Tiago Alves Pinto Andrade (born 21 October 2005) is a Portuguese footballer who plays as a left winger for Primeira Liga club Moreirense.

==Club career==
Born in Anadia in the Aveiro District, Andrade began playing for local Anadia F.C. before joining the youth ranks of Porto in 2017. After scoring 18 goals in 32 games for the under-17 team in 2021–22, he was promoted to the under-19 team under Capucho and signed his first professional contract in January 2023. In April 2024, while on eight goals and eleven assists for the season with the under-19 team, he signed a new contract of undisclosed length and was promoted to the B-team.

Andrade made his senior debut in Liga Portugal 2 on 12 May 2024 in a 3–1 home loss to Paços de Ferreira in the penultimate game of the season, playing the first 73 minutes before being substituted for Gui Guedes. The following 6 April, against the same opponents and also at the CTFD PortoGaia, he scored his first goal as the only one in the game. During his time with the B-team, he contributed four goals and five assists.

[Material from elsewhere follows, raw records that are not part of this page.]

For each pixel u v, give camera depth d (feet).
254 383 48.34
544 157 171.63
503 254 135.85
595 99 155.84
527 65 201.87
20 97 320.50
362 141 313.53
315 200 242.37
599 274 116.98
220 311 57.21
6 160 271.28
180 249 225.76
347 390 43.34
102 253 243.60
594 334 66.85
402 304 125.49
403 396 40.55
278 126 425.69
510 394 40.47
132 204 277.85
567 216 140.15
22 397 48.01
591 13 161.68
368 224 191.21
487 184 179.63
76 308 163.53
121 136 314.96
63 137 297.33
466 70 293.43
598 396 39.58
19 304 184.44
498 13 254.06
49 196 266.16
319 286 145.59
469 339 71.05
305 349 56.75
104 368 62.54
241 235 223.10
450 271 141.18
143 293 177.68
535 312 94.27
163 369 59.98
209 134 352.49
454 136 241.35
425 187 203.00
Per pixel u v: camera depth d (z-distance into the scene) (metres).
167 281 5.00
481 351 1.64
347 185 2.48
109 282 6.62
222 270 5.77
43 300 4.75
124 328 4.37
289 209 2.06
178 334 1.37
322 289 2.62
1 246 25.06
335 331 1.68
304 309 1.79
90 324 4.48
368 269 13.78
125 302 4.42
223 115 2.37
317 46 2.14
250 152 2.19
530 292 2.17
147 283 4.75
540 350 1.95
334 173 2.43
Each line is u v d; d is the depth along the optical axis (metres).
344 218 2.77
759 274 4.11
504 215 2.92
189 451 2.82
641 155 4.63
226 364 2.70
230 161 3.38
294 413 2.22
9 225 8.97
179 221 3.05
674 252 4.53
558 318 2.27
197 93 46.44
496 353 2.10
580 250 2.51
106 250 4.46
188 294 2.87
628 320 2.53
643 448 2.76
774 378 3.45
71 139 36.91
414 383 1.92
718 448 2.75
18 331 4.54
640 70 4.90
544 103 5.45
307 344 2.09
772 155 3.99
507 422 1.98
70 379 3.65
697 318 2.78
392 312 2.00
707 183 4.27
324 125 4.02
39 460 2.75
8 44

At the start of the 2026–27 season, Porto had significant injury problems and manager Francesco Farioli called Andrade up for first-team training, and as an unused substitute for Primeira Liga games. On 26 August 2026, Andrade signed a four-year contract with fellow top-flight club Moreirense, who obtained 50% of his economic rights.

==International career==
In February 2022, Andrade was called up for the Portugal under-17 team hosting the Algarve Tournament, in which he scored in a 4–1 win over Slovakia. Three months later, he was chosen for the 2022 UEFA European Under-17 Championship in Israel.

On 5 September 2024, in his first game for the under-20 team, Andrade scored twice in a 2–1 friendly win over Norway at the Estádio do Algarve.